Part of him wanted to throw it right back, but that would be childish, and he’d already had enough of that accusation for a lifetime. Besides, his shoulder was killing him. Spending an hour chucking ping-pong balls at the game booth hadn’t done him any favors.

“Thanks,” he grumbled as ungratefully as possible, slipping the straps over his head and tucking his elbow into the folds. Then he went back to staring at The Zipper and ignoring the man who came to stand with him, shoulder-to-shoulder, so close that his elbow brushed West’s sleeve.

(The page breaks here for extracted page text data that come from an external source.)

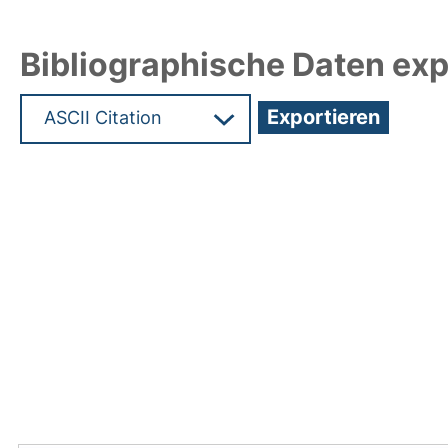
Bibliographische Daten exp
Hochladedatum:04 Apr 2011 10:13/Metadaten zul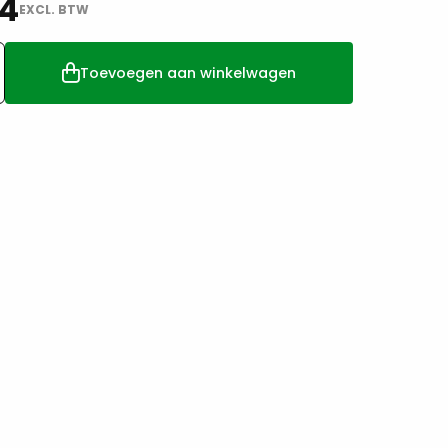
74
EXCL. BTW
Toevoegen aan winkelwagen
ontegels
ra
x60x4cm
per
tal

Michael tucked his hands in his pockets, watching the ride in silence. His posture was easy and comfortable, like he could stand there all night without saying a word, and West gritted his teeth. He decided then and there that he was done playing peacemaker. Done letting everyone around him coast on easy mode just to keep from upsetting them. Done. He was just done. If Michael had something to say, he could damn well man up and say it without West breaking the ice for him. He didn’t care if it took all night.

When Michael eventually sighed, it was deep and loud and so sudden that West nearly jumped out of his skin.

“I’m sorry,” he said gruffly.

“Don’t be,” West replied. “Not if you meant what you said.”

“I didn’t. Not exactly, anyway.”

“Which part did you get wrong? The part where you think of me like a kid? Or the part where I have less common sense than an eight-year-old?” West asked, turning to him and looking him directly in the eye. It would have had more effect if they were the same height, but nobody matched Michael Whittaker for tall. The man was a goliath. Even now, the crowd seemed to part around him.

Michael had the grace to look ashamed. His neck and cheeks were dark with color.

“I shouldn’t have said that,” he said, rubbing the back of his neck with one hand. “I was angry. Been angry for days, ever since Gus confessed what you two boneheads have been up to. That’s what I thought, anyway. But I guess maybe it’s been longer than that.”

West tightened his jaw, but he didn’t reply. He wasn’t going to apologize. His decision to ride was about proving to himself that he could do it. Nothing and no one else played a part in that. He’d done nothing wrong.

Except, perhaps, keeping such a big secret from the man who’d become his best friend in all the world. A man whose wife had been killed after she was thrown from a much tamer horse than the broncos he rode.